Sunday, August 20, 2023

Long Live the Post Horn!

Long Live the Post Horn! / Vigdis Hjorth
trans. from the Norwegian by Charlotte Barslund
Brooklyn, NY: Verso Fiction, 2020, c2012 p.
208 p.


I picked up this smallish novel at a book sale because it had been on my list for a while -- including the post office in a novel caught my interest originally! And it really does incorporate the post office, but not in an epistolary way, or any kind of twee lost letter plot. It's about local workers fighting back against an EU postal directive that will cut good jobs, reduce services and lower the quality of life for postal workers. 

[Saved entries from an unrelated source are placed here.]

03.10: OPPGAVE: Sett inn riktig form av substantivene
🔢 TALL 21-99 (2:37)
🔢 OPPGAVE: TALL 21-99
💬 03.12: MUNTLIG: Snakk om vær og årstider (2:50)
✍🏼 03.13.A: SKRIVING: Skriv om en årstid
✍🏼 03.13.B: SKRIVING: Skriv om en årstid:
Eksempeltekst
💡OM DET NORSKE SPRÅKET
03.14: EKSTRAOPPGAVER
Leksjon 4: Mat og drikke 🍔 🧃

And it's also about our main character Ellinor, a PR specialist who takes over this job when one of the partners in her agency dies suddenly. She's strongly affected by the authenticity of the workers she encounters and their clear honest voices; she herself is struggling with feeling disaffected, churning out promos for supermarkets and the like. 

She has a sister, and a boyfriend with a son, but somehow doesn't feel tethered to her life. She's going through the motions, with work, with her romantic relationship, even with her family. But something about the fight to maintain the independence and value of the Norwegian postal system shakes her up. The honest fight for something of value, for something that people believe in, that is just the right thing to do, gives her a sense of meaning, connects her to her society in a wider sense and so allows her to break through the numbness in her own life. 

It's a strange novel in a way, with an unusual subject and spare & a little repetitive in its style, but it suits the story. And it's a story that isn't ironically looking at capitalism or unions -- it's honestly struggling with how to live as a society, how to create equity. And as Ellinor gets involved in this kind of activism, she improves her own life too. 

I really liked this one -- looking at loneliness, isolation and a search for meaning, it also gives uplift in the conclusion, which I found satisfying.